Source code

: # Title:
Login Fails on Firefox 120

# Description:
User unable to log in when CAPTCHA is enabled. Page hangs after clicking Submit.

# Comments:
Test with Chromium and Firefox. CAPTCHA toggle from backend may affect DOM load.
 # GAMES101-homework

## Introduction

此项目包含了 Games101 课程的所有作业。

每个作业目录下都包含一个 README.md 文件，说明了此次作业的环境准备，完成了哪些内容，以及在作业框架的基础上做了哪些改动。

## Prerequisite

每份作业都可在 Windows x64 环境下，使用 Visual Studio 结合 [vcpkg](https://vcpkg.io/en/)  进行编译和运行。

::::

▶ **Directions for this task**
How many lines in the items above contain the string "Firefox"? Reply with the number only.

▶ **Response**
2